Work task: Please retype the material beneath this task exactly, starting with its first line and finishing with the line containing "89: (81, 29)".

The data:

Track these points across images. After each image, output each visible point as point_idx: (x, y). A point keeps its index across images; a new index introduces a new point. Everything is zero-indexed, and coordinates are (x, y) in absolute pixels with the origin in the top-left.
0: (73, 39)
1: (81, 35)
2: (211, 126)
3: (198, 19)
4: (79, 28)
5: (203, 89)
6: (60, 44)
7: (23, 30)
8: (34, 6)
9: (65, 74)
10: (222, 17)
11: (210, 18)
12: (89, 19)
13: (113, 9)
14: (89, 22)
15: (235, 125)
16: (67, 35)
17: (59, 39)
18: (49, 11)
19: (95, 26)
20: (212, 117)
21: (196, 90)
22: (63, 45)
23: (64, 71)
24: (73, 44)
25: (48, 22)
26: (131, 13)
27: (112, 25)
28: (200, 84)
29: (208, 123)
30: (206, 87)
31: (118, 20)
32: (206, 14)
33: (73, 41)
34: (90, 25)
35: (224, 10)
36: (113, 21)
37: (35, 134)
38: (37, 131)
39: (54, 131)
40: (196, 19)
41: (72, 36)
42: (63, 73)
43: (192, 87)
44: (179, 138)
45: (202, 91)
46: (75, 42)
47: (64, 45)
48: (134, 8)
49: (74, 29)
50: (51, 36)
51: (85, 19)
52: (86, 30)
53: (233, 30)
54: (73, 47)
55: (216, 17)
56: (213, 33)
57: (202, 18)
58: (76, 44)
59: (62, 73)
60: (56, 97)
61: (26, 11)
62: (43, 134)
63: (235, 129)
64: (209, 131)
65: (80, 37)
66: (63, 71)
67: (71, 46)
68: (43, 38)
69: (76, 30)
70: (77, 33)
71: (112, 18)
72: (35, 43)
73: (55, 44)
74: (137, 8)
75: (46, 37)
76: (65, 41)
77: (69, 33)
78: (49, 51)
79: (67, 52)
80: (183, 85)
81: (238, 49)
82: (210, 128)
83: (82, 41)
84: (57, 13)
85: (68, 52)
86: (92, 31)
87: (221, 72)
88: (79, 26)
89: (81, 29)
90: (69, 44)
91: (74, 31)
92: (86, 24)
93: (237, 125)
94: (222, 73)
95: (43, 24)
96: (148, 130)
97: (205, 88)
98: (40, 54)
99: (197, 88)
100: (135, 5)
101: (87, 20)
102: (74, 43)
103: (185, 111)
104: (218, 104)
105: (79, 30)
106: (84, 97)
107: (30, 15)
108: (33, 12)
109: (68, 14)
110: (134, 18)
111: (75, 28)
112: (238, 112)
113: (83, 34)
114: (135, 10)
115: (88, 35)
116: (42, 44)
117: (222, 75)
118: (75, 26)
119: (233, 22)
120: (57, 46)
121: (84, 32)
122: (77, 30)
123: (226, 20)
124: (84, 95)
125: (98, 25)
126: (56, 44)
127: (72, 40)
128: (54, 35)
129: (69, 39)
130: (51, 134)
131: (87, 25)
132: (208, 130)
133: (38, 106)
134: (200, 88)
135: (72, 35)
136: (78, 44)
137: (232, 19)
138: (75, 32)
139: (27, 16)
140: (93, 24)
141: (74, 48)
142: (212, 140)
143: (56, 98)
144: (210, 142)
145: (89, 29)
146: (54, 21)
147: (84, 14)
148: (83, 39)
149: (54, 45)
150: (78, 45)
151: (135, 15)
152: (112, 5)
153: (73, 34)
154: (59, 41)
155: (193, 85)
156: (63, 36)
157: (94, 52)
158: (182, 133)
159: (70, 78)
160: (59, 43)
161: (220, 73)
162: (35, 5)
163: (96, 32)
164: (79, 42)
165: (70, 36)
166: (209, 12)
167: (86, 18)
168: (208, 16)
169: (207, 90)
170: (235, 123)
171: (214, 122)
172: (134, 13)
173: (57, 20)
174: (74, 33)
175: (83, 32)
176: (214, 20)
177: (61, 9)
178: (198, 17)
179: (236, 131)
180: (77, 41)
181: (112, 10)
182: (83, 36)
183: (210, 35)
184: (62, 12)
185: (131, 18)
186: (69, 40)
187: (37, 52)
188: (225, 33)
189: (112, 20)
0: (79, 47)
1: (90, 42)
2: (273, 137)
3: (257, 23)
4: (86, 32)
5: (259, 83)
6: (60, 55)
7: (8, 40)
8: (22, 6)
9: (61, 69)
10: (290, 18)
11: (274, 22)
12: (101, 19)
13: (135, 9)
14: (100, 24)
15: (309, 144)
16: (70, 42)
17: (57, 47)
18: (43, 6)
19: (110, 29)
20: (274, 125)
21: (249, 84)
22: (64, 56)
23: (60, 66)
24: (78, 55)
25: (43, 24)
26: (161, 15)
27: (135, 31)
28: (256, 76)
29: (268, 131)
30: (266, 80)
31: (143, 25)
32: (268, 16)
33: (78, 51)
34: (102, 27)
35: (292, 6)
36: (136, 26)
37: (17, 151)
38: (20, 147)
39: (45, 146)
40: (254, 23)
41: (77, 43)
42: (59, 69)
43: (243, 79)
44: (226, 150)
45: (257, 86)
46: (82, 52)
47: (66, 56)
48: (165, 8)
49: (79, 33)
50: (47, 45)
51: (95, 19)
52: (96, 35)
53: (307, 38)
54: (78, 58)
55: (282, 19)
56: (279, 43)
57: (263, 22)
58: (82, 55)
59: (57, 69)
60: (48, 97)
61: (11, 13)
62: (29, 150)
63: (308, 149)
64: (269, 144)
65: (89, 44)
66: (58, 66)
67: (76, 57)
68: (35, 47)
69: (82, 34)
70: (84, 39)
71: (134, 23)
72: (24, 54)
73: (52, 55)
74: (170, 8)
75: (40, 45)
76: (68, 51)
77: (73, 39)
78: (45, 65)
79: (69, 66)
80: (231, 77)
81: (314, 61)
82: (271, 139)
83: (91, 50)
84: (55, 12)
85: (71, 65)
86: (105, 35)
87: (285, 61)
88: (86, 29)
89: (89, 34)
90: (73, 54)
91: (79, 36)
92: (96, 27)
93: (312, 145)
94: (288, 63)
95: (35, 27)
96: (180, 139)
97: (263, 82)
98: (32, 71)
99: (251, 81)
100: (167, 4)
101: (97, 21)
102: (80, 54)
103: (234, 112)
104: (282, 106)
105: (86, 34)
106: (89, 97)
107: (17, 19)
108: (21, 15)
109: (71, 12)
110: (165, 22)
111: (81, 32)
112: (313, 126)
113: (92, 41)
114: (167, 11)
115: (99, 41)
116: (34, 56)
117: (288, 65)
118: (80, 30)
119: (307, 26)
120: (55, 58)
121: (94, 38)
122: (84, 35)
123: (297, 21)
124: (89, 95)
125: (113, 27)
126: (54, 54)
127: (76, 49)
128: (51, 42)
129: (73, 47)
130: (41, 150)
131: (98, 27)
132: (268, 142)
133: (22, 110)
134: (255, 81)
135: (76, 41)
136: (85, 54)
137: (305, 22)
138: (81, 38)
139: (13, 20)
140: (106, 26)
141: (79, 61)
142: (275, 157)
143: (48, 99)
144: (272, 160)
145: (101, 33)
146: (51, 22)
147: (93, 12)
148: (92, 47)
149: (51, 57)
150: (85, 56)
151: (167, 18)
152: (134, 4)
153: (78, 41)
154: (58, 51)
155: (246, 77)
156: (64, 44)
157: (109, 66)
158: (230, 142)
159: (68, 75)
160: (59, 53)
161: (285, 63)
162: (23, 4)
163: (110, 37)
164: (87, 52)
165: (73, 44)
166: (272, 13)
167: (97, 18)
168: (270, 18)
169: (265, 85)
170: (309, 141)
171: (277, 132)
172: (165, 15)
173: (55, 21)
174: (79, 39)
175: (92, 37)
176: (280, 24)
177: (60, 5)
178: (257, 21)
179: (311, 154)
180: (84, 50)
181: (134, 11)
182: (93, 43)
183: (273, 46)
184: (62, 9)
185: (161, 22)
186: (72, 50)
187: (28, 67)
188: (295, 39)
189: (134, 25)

Solved exercise:
Track these points across images. After each image, output each visible point as point_idx: (x, y). A point keeps its index across images; a new index introduces a new point. Everything is zero-indexed, and coordinates are (x, y) in absolute pixels with the origin in the top-left.
0: (73, 39)
1: (81, 35)
2: (211, 126)
3: (198, 19)
4: (79, 28)
5: (203, 89)
6: (60, 44)
7: (23, 30)
8: (34, 6)
9: (65, 74)
10: (222, 17)
11: (210, 18)
12: (89, 19)
13: (113, 9)
14: (89, 22)
15: (235, 125)
16: (67, 35)
17: (59, 39)
18: (49, 11)
19: (95, 26)
20: (212, 117)
21: (196, 90)
22: (63, 45)
23: (64, 71)
24: (73, 44)
25: (48, 22)
26: (131, 13)
27: (112, 25)
28: (200, 84)
29: (208, 123)
30: (206, 87)
31: (118, 20)
32: (206, 14)
33: (73, 41)
34: (90, 25)
35: (224, 10)
36: (113, 21)
37: (35, 134)
38: (37, 131)
39: (54, 131)
40: (196, 19)
41: (72, 36)
42: (63, 73)
43: (192, 87)
44: (179, 138)
45: (202, 91)
46: (75, 42)
47: (64, 45)
48: (134, 8)
49: (74, 29)
50: (51, 36)
51: (85, 19)
52: (86, 30)
53: (233, 30)
54: (73, 47)
55: (216, 17)
56: (213, 33)
57: (202, 18)
58: (76, 44)
59: (62, 73)
60: (56, 97)
61: (26, 11)
62: (43, 134)
63: (235, 129)
64: (209, 131)
65: (80, 37)
66: (63, 71)
67: (71, 46)
68: (43, 38)
69: (76, 30)
70: (77, 33)
71: (112, 18)
72: (35, 43)
73: (55, 44)
74: (137, 8)
75: (46, 37)
76: (65, 41)
77: (69, 33)
78: (49, 51)
79: (67, 52)
80: (183, 85)
81: (238, 49)
82: (210, 128)
83: (82, 41)
84: (57, 13)
85: (68, 52)
86: (92, 31)
87: (221, 72)
88: (79, 26)
89: (81, 29)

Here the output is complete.